On se souvient tous du célèbre arrêt » Ile de la tentation » de la chambre sociale en date du 3 juin 2009 qui avait fait couler beaucoup d’encre en doctrine. La chambre sociale avait requalifié le contrat entre les participants de l’émission de télé-réalité et la production en véritable contrat de travail et ce, notamment en se basant essentiellement sur le critère du lien de subordination. Elle avait en effet jugé qu’il y avait bien une prestation de travail exécutée sous la subordination de la production, consistant à prendre part à des activités imposées et à exprimer des réactions attendues, la chambre en avait déduit que la rémunération donnée aux participants n’était en fait que la contrepartie de leurs prestations de travail.
La chambre sociale, pour caractériser le lien de subordination et donc l’existence d’un contrat de travail avait fait une stricte application de la méthode du faisceau d’indice qu’elle avait déjà consacré dans l’arrêt Labanne.
Elle vient confirmer sa position dans un nouvel arrêt du 24 avril 2013 à propos de la même émission de télé-réalité.
Elle rappelle d’abord que l’application du droit du travail ne dépend ni de la volonté des parties ni de la dénomination qu’elles ont donné à leur convention. Un rappel qui est donc évident mais nécessaire, car il faut le souligner à nouveau, le droit du travail est un droit protecteur non seulement pour les salariés mais aussi pour les employeurs. Par conséquent il doit s’imposer aux parties qui ne peuvent y déroger par contrat.
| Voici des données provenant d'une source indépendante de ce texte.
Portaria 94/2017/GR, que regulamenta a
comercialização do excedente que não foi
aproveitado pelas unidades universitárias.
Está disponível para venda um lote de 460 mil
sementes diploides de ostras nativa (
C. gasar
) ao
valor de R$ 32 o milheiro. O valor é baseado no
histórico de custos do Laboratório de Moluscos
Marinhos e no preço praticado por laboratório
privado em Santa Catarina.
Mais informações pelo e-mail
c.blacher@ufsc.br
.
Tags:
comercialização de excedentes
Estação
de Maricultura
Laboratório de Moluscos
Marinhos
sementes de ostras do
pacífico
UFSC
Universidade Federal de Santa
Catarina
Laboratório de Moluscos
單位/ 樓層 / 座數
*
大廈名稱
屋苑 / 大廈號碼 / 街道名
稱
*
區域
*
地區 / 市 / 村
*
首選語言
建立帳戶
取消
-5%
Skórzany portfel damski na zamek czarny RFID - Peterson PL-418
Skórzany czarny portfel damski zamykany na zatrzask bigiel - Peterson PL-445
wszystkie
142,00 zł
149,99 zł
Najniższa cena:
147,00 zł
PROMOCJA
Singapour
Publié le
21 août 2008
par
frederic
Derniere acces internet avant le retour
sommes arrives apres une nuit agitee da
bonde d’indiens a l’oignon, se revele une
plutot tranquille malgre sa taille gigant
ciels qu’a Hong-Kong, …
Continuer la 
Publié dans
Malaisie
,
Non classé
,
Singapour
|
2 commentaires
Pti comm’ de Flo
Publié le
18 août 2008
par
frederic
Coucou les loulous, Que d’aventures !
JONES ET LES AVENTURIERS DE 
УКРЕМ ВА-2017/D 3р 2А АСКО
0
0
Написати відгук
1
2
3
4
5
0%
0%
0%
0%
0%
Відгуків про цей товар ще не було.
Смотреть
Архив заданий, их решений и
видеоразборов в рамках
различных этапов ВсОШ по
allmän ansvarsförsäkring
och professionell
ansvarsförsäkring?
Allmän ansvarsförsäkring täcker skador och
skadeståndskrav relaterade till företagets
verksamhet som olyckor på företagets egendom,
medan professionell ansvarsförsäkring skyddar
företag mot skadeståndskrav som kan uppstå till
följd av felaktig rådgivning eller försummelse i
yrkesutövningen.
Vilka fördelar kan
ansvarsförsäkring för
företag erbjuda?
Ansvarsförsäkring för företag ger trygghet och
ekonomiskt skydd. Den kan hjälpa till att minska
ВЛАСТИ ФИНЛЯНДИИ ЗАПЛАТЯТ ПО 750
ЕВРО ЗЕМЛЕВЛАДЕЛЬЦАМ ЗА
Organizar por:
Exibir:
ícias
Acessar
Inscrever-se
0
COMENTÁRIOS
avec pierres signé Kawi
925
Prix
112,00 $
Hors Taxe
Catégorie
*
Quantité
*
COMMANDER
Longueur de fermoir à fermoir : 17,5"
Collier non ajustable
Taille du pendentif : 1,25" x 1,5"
Puis la chambre sociale, en reprenant la méthode du faisceau d’indice, caractérise le lien de subordination comme elle avait fait dans l’arrêt Ile de la tentation de 2009 : « attendu qu’ayant constaté qu’il existait entre les membres de l’équipe de production et les participants un lien de subordination caractérisé par l’existence d’une « bible » prévoyant le déroulement des journées et la succession d’activités filmées imposées, de mises en scènes dûment répétées, d’interviews dirigées de telle sorte que l’interviewé était conduit à dire ce qui était attendu par la production, que ce lien de subordination se manifestait encore par le choix des vêtements par la production, des horaires imposés allant jusqu’à 20 heures par jour, l’obligation de vivre sur le site et l’impossibilité de se livrer à des occupations personnelles, l’instauration de sanctions, notamment pécuniaires en cas de départ en cours de tournage, soit, en définitive, l’obligation de suivre les activités prévues et organisées par la société de production, que les participants se trouvaient dans un lien de dépendance à l’égard de la société, dès lors, séjournant à l’étranger, que leurs passeports et leurs téléphones leur avaient été retirés, que la prestation des participants à l’émission avait pour finalité la production d’un bien ayant une valeur économique » la cour d’appel, a donc pu caractériser l’existence d’une prestation de travail exécutée sous la subordination de la société TF1 production.
Cet arrêt est donc parfaitement cohérent avec la jurisprudence adoptée depuis 2009 voire même depuis l’arrêt Labanne, et vient en même temps confirmer la position de la chambre sociale face aux critiques dont elle a pu faire face. On peut donc le rappeler, le lien de subordination est le critère essentiel pour qualifier l’existence d’un contrat de travail.
Dans le même temps, cet arrêt place sous les projecteurs, comme l’avait fait l’arrêt précèdent, la politique des chaines de télévision concernant leur émission de télé-réalité. Derrière le masque d’une pseudo réalité, se cache en fait une véritable mise en scène complètement orchestrée par la production et qui plus est, dans des conditions assez drastiques pour les participants moyennant une rémunération assez dérisoire. Cette mise en scène est quand même jugée insuffisante par la chambre sociale pour donner aux participants le statut d’acteur interprète.
Une double sanction, donc pour la production et pour les participants et cette jurisprudence de la chambre sociale devrait donc frappait à nouveau d’ici peu, étant donné que la télé poubelle a aujourd’hui une part très importante sur le marché.